The research team included Xing Wang Zhang from the Key Lab of Semiconductor Materials Science at the Institute of Semiconductors at Beijing's Chinese Academy of Science and Ziruo Hong from the Graduate School of Science and Engineering at Japan's Yamagata University.

Experimental and theoretical results demonstrate that the enhancement effect was attained from local near-field enhancement of the gold nanoparticles. The results show that the plasmonic effect has great potential for the future development of polymer solar cells. The team's proposed interlayer structures as an open platform can be applied to various polymer materials, opening up opportunities for highly efficient, multi-stacked tandem solar cells.

The research was financially supported by grants from the U.S. Office of Naval Research and the National Science Foundation.

The team also included Jun Yang, Jingbi You, Chun-Chao Chen, and Wan-Ching Hsu of the UCLA Department of Materials Science and Engineering and the California NanoSystems Institute.

Yang was recently named the holder of the Carol and Lawrence E. Tannas Jr. Endowed Chair in Engineering. This chair is the first in the world dedicated to the area of electronic information displays.

The California NanoSystems Institute at UCLA is an integrated research facility located at UCLA and UC Santa Barbara. Its mission is to foster interdisciplinary collaborations in nanoscience and nanotechnology; to train a new generation of scientists, educators and technology leaders; to generate partnerships with industry; and to contribute to the economic development and the social well-being of California, the United States and the world. The CNSI was established in 2000 with $100 million from the state of California. An additional $850 million of support has come from federal research grants and industry funding.
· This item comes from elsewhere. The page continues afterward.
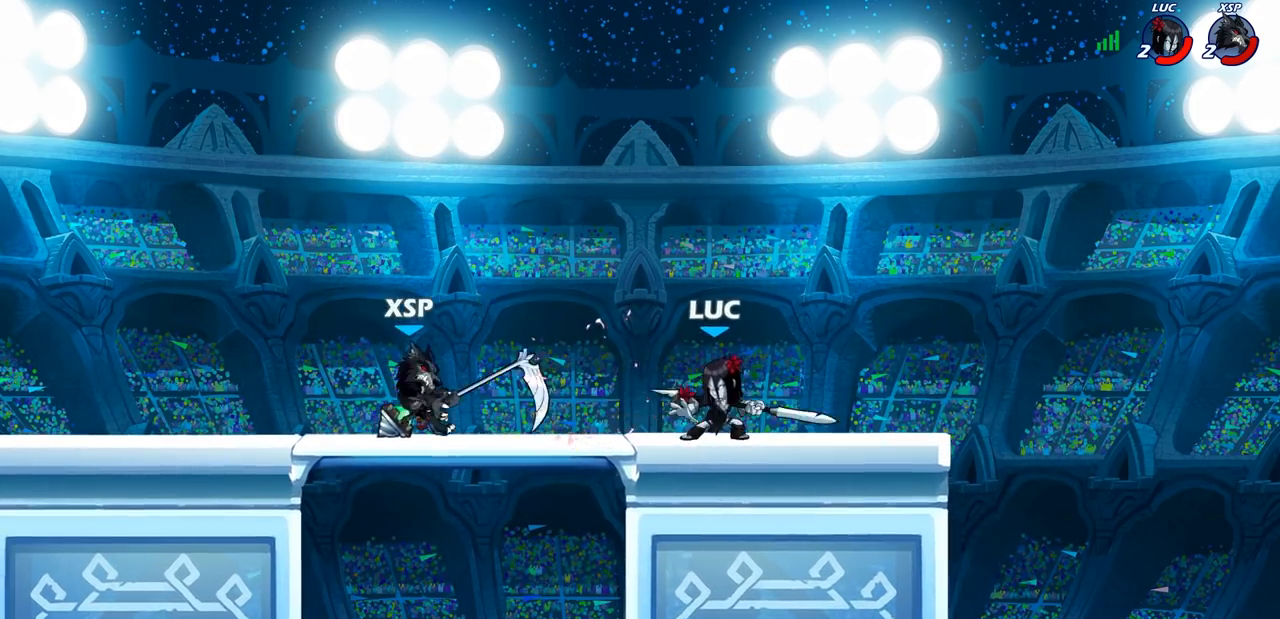
{"dt_ms": 1000, "buttons": [], "left_stick": "left", "right_stick": "center"}
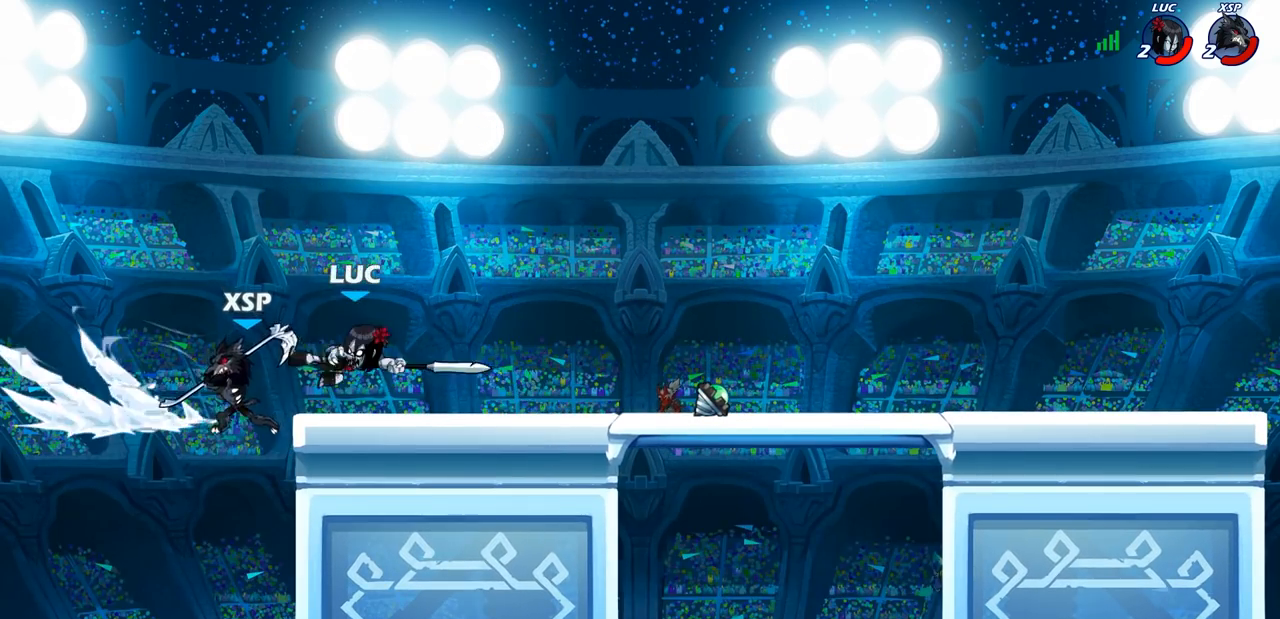
{"dt_ms": 500, "buttons": [], "left_stick": "center", "right_stick": "center", "events": [[67, "left_stick", "center"]]}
CNSI members are drawn from UCLA's College of Letters and Science, the David Geffen School of Medicine, the School of Dentistry, the School of Public Health and the Henry Samueli School of Engineering and Applied Science. They are engaged in measuring, modifying and manipulating atoms and molecules — the building blocks of our world. Their work is carried out in an integrated laboratory environment. This dynamic research setting has enhanced understanding of phenomena at the nanoscale and promises to produce important discoveries in health, energy, the environment and information technology.